ノンアポひとり旅

二日酔いの朝。ふと、うまい蕎麦が食べたくなり、勢いで東京駅から上越新幹線に乗り込んだ。行き先は新潟県の十日町。ここは、魚沼産のコシヒカリに地酒、そして「小嶋屋総本店」をはじめ、へぎ蕎麦が有名な街。東京駅から新幹線で越後湯沢、ローカル線に乗り換え2時間程の思いつきの小旅行を敢行した

十日町といえば「へぎ蕎麦」

 東京でもへぎ蕎麦は食べれるけれど、やはり本場は格別ということで、二日酔いの勢いを借りて十日町へと始発で向かう。東京駅で駅弁とビールなんてものは邪道だ。新幹線で1時間半ほど飲み食いを我慢すれば、新潟・越後湯沢に着くわけで、わざわざいつでも購入できるカツサンドやビールなんてもったいない。ということで、越後湯沢までは飲み食いせずに、ひたすらSNSで時間を潰す。

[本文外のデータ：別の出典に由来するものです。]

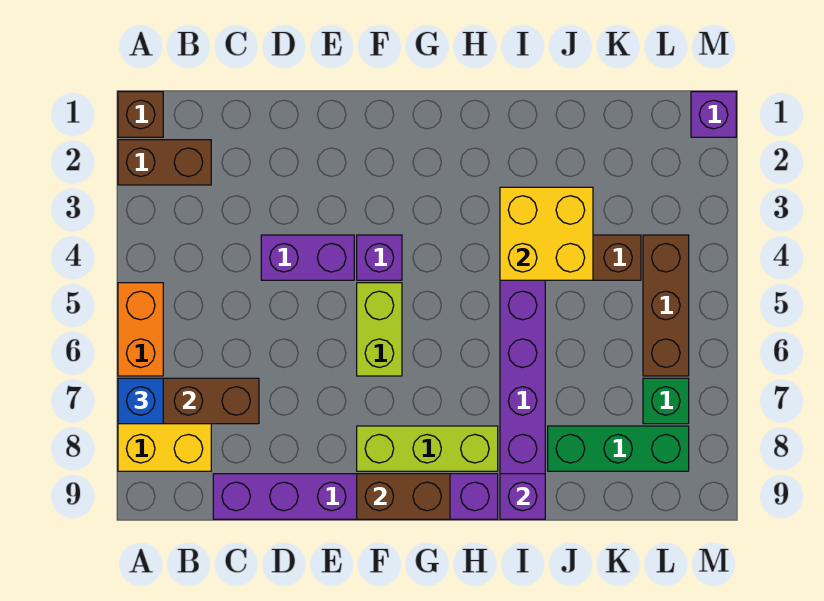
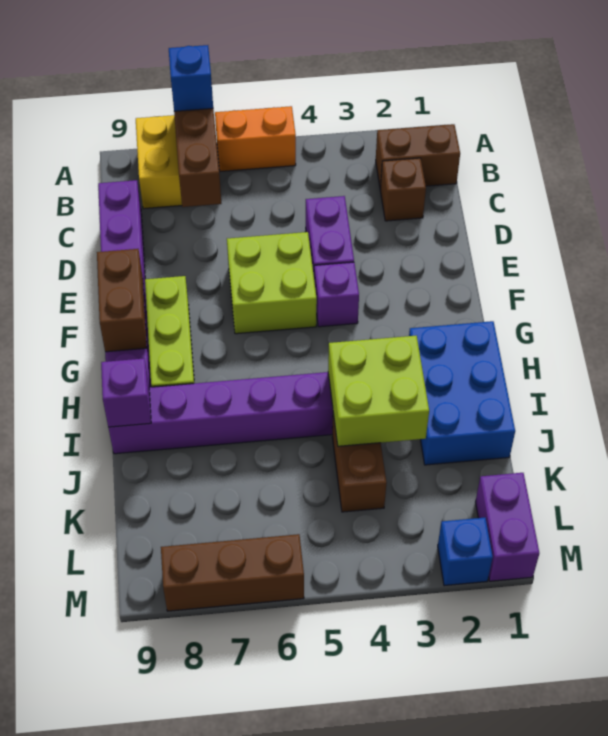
brown brick A1 level 1 -> brown brick C2 level 1
brown brick A2:B2 level 1 -> brown brick B1:B2 level 1
lime brick F5:F6 level 1 -> lime brick E5:F6 level 1
none -> blue brick H1:J2 level 1
yellow brick I3:J4 level 2 -> lime brick I3:J4 level 2
green brick J8:L8 level 1 -> none
brown brick L4:L6 level 1 -> brown brick M6:M8 level 1
green brick L7 level 1 -> none
purple brick M1 level 1 -> purple brick L1:M1 level 1
none -> blue brick M2 level 1

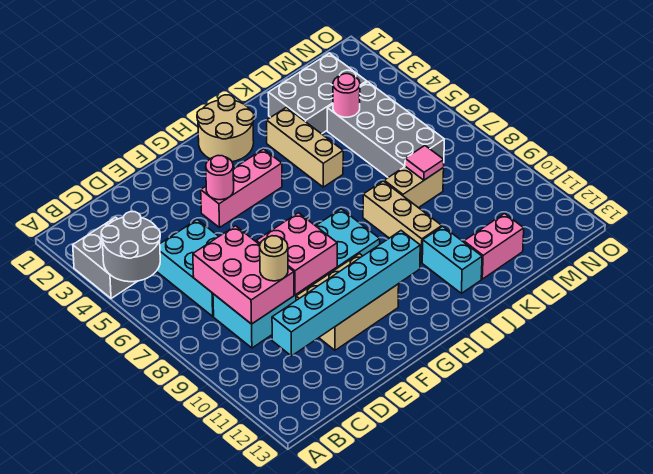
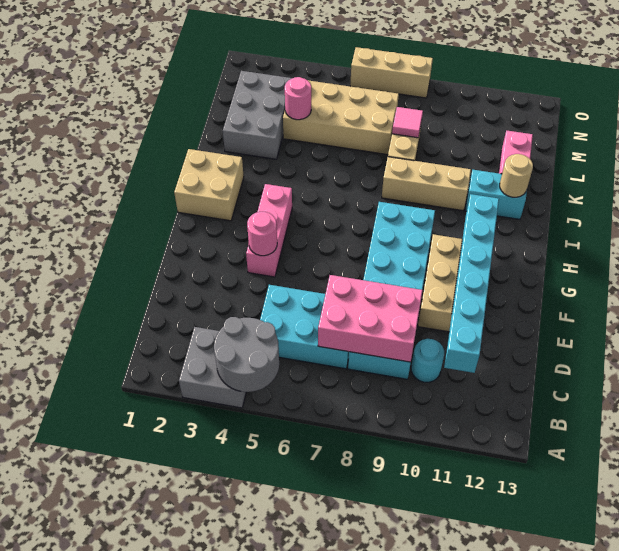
none -> cyan round brick C10 level 1
tan round brick D9 level 3 -> tan round brick J12 level 2
pink brick E8:F9 level 2 -> none
tan round brick H1:I2 level 1 -> tan brick H1:I2 level 1
tan brick J3:J5 level 1 -> tan brick O6:O8 level 1
grey brick L4:M7 level 1 -> tan brick L4:M7 level 1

 十日町まで行くローカル線に乗り換える際に、越後湯沢で途中下車。駅ナカスポットの「CoCoLo湯沢」でますは寄り道、迎え酒のスタートだ。ここは、地元新潟の特産品や土産物をはじめ、専用コインを購入して日本酒の唎き酒が出来る「越後のお酒ミュージアム ぽんしゅ館」や「酒風呂」なる、日本酒の温泉まであり、なかなか楽しめるのだ。

旅のお供に

 早速、「ぽんしゅ館」で、新潟の地酒の唎き酒を開始。銘柄にもよるが、500円でお猪口で3~5杯分は楽しめる。まあ、ガッツリ飲むのではなく、あくまで唎き酒ですからね。なんていいつつ、あれも飲んでみよう、これも気になる、なんてグイグイやっているうちに、二日酔いの迎え酒ということもありエンジン全開になってきた。このままでは、酔っ払って十日町までたどり着けなくなりそうなので、「柿の種」と地酒「鶴齢」を買い、ローカル線に乗り込んだ。

十日町の地酒「松乃井」
老舗「小嶋屋総本店」で
天ぷらと「松乃井」

 ホロ酔い加減で、なんとか十日町駅着。そこからローカル線のバスに乗り、お目当のへぎ蕎麦の老舗「小嶋屋総本店」へ。天ぷらをつまみに地酒「松乃井」をチビリチビリ。〆というかメインのへぎ蕎麦を啜り目的達成。

温泉浸かって「どばし」さんで飲み直し
親父さん、女将さん
地元のお客さんとまったり

徒歩圏内の天然温泉「千年の湯」に浸かり、旅の疲れを癒しながらアルコールを抜いた気になり、温泉の向かいの寿司割烹「どばし」で飲み直し。時刻はまだ18時を回ったところ。ご主人とカウンターの地元客と、夏も終わり稲刈り、そしてまた長い冬になり、雪に埋まるこの街の話を伺いながら夜は更けて行き、飲み続けた日本酒で私の意識も更けて行くのであったとさ。